## Provided text
- - - - -
[time-nuts] Checking the Frequency of a Rubidium Oscillator
magnus at rubidium.dyndns.org
Wed Nov 12 00:19:23 UTC 2008
Björn Gabrielsson skrev:
> On Tue, 2008-11-11 at 10:28 -0800, Lux, James P wrote:
>> A GPS receiver actually solves for the state vector of the receiver (including the local clock error) using the raw observables from the tracking loop (code phase). The nav equations calculate (apparent) range and range rate from the known state vector of each satellite and the (estimated) state vector of the receiver. Range rate is the doppler.
>> The 1.xxx Megachip/second C/A code is 1023 bits long, so the classical approach is to step the receiver through all possible phases of the code, integrating at each one to see if it can detect the signal. If your integration time is, say, 10 milliseconds, it takes 10 seconds to step through them all. Once the signal is detected, the PN tracking loop tracks that signal.
> You also need to check different doppler bins. 500Hz bins are a classic
To elaborate on that. The C/A code is 1023 chips long, at 1,023
MChips/s which cause a cycle period of 1 ms. If you now consider
sampling at 1 ms, the sampling rate is 1 kHz giving the Nyquist
frequency of 500 Hz and thus 500 Hz doppler bins. For a earth bound GPS
receiver, as extreme as 6 kHz doppler offsets can be seen on the
carrier. The chipping rate shift is 1/1540 as low, so it can be almost
neglected in comparision.
- - - - -
## Data
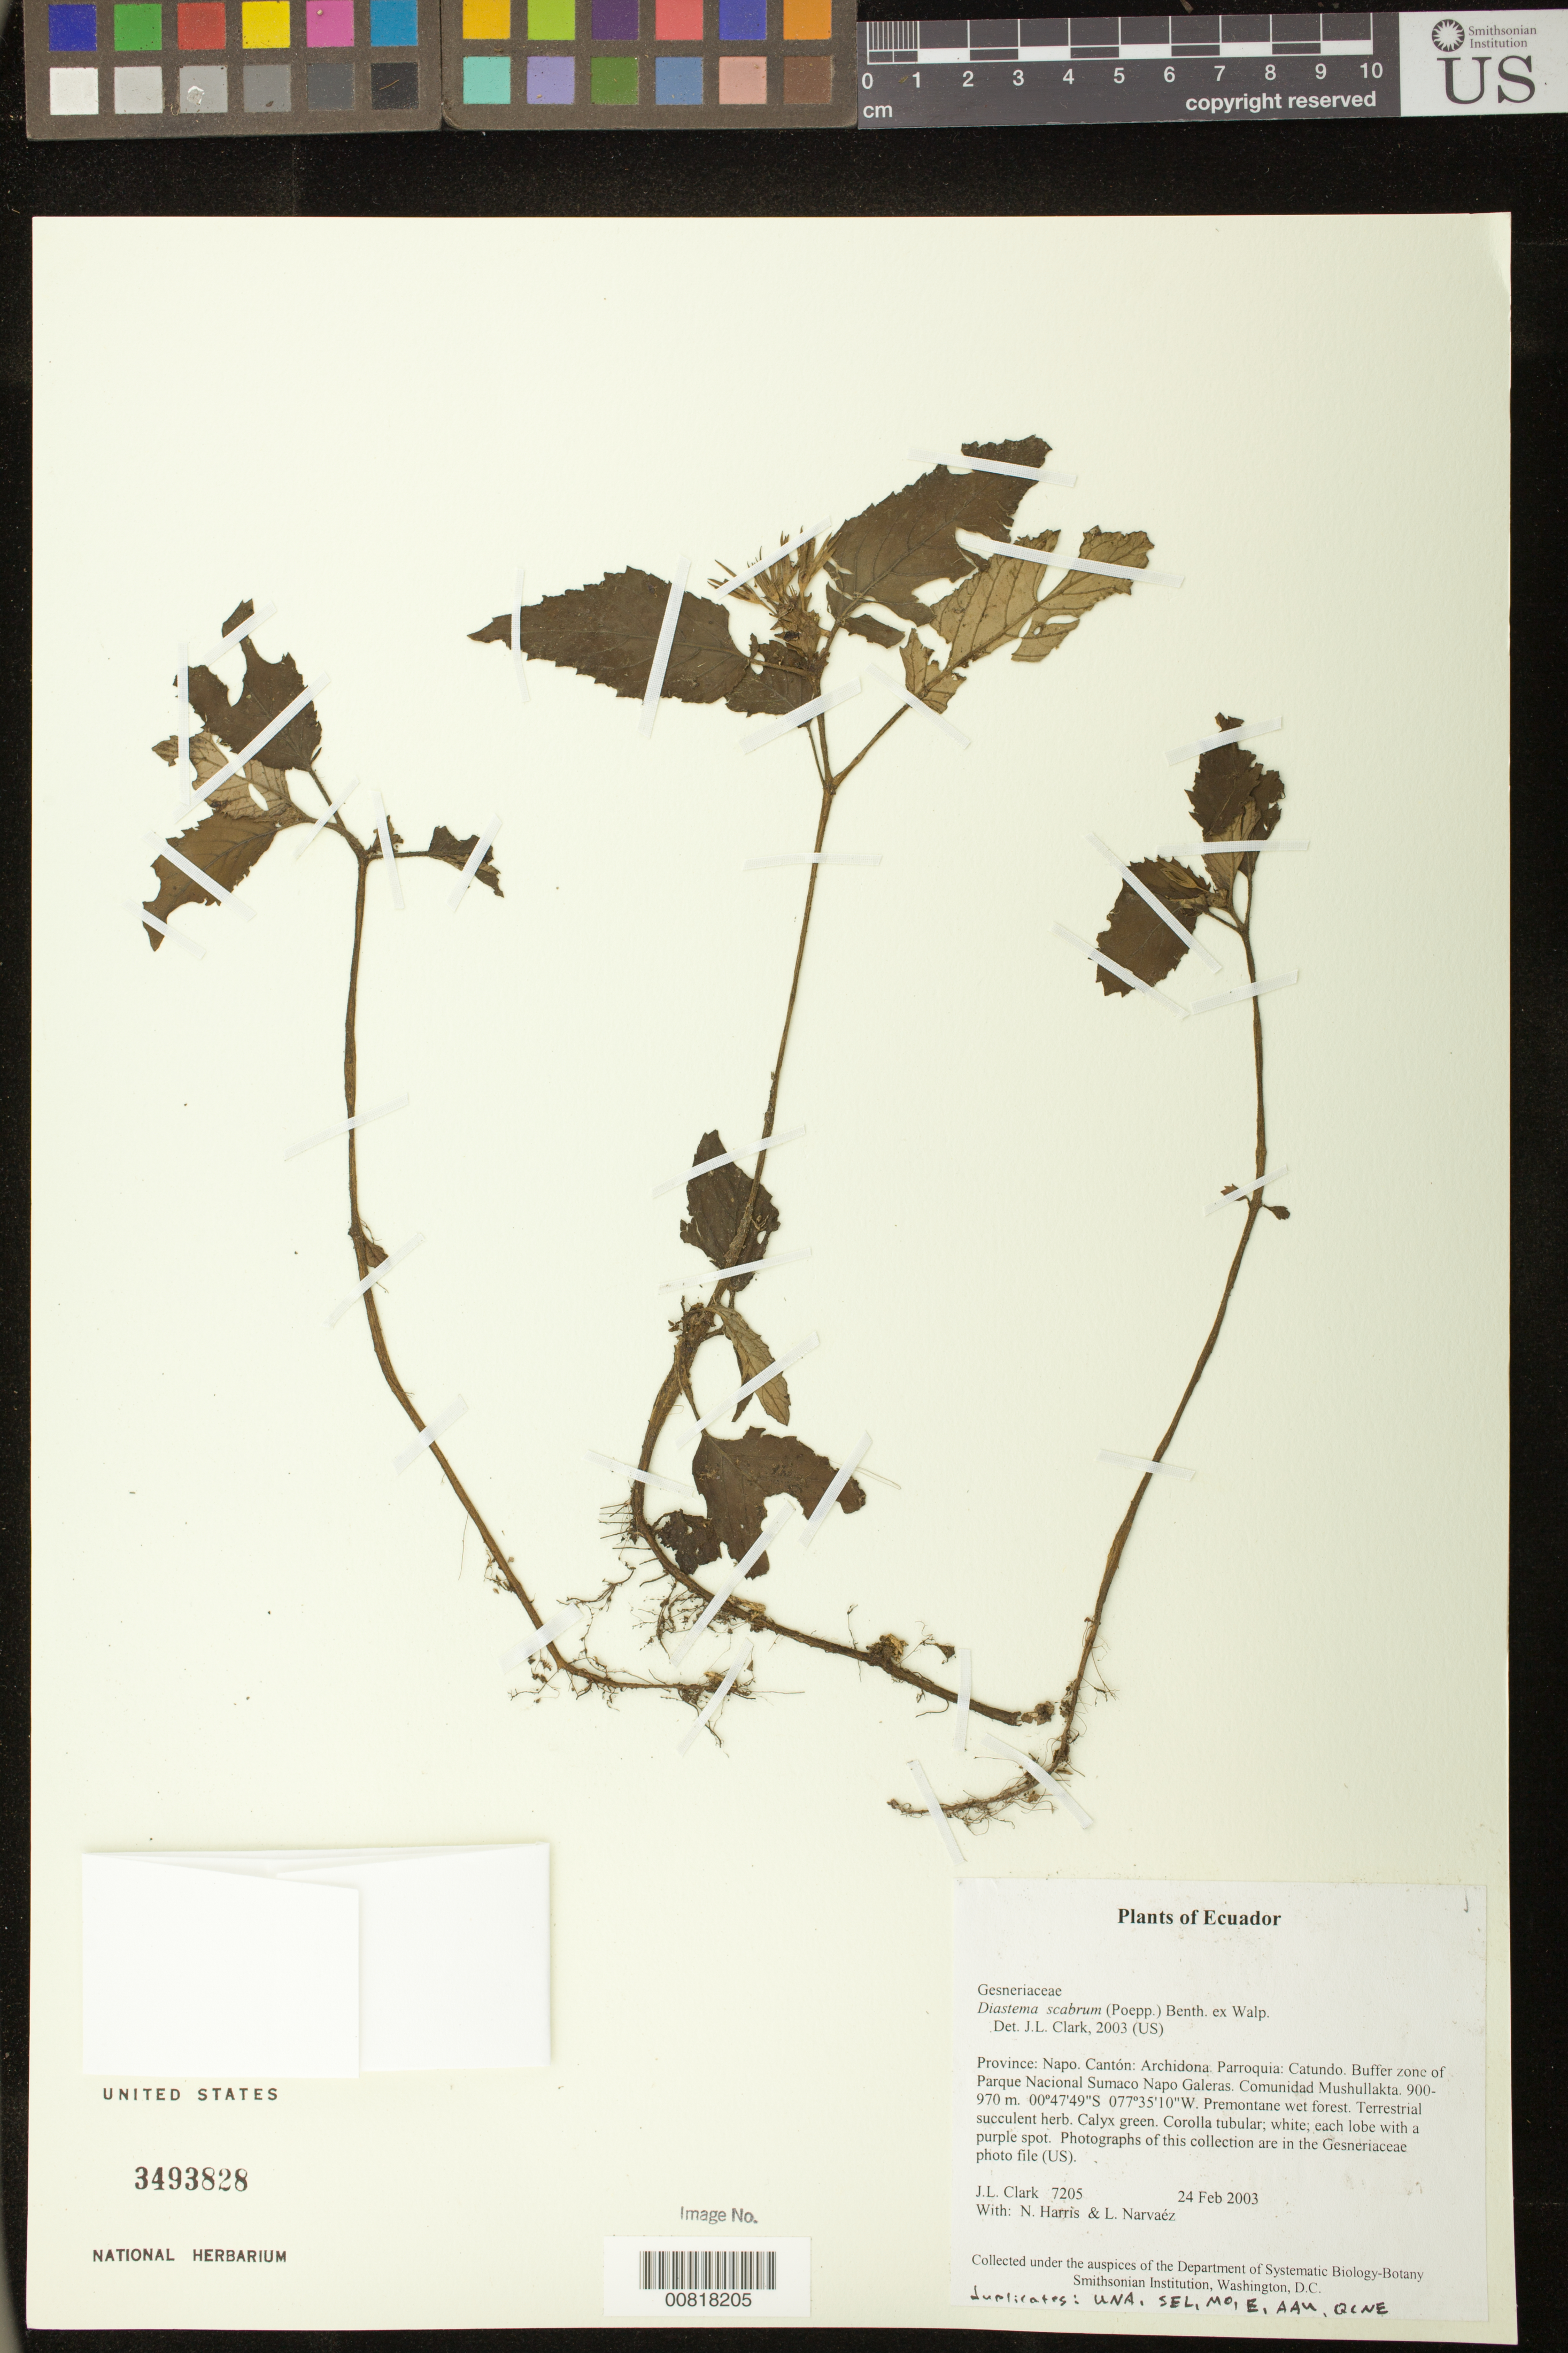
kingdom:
- - - - -
## Requirement 1
From the post on checking a rubidium oscillator's frequency, copy everything from "[time-nuts] Checking the" down to "is the doppler.".
## Requirement 2
According to the rubidium oscillator post, why are the doppler bins 500 Hz wide?

## Exercise answer 1
[time-nuts] Checking the Frequency of a Rubidium Oscillator
magnus at rubidium.dyndns.org
Wed Nov 12 00:19:23 UTC 2008
Björn Gabrielsson skrev:
> On Tue, 2008-11-11 at 10:28 -0800, Lux, James P wrote:
>> A GPS receiver actually solves for the state vector of the receiver (including the local clock error) using the raw observables from the tracking loop (code phase). The nav equations calculate (apparent) range and range rate from the known state vector of each satellite and the (estimated) state vector of the receiver. Range rate is the doppler.

## Exercise answer 2
The C/A code is 1023 chips long and runs at 1.023 MChips/s, so one cycle lasts 1 ms. Sampling once per 1 ms gives a 1 kHz sampling rate, and its Nyquist frequency of 500 Hz sets the bin width.